In her messages to Linda Bolds, Speranza began offering “little glimmers of hope.”
After 20 days, doctors began weaning him off the sedatives. He squeezed nurse Eunice Asibey’s hand.
Asibey held an iPad so Linda could virtually be there. She cried as her husband’s eyes opened.
His first question, upon awakening: “Do the Sixers play tonight?”
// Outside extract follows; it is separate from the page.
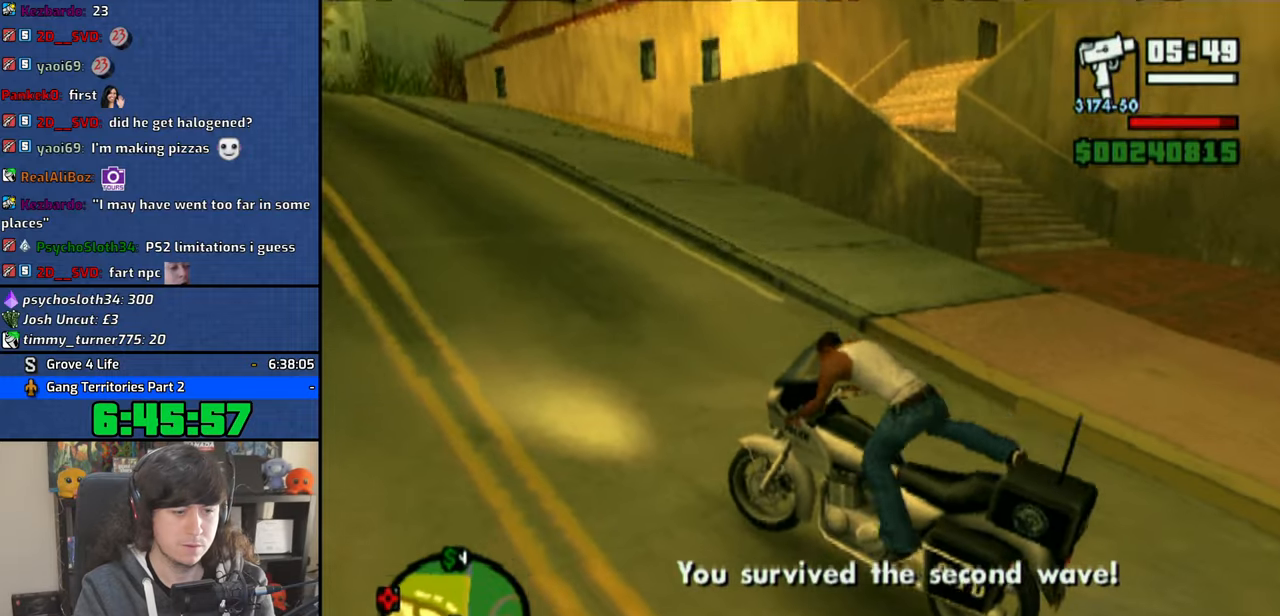
{"buttons": ["CROSS"], "left_stick": "up-right", "right_stick": "center", "button_events": []}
‘We could say we got him better’
They played his favorite gospel song — “I Trust You” — when they wheeled him off the COVID ward. (The congregation at the Baptist Worship Center had a 24-hour prayer chain set up for weeks.)
Doctors and nurses lined the hallway to applaud as their first patient headed out after lying comatose in his hospital bed for so long.
“It was a cause of celebration,” said Rock, the attending physician. “We could say we got him better.”
Like other COVID patients who were intubated for weeks, Bolds faces a long recovery — up to 18 months, his doctors say.
He lost 55 pounds. He has anxiety over sleeping; he’s afraid he won’t wake up. He’s able to walk six minutes a day now, his wife beside him.
He calls his nurses and doctors “true heroes.”
“I am very grateful,” he said in his whisper. “I am excited for what lies ahead of me.”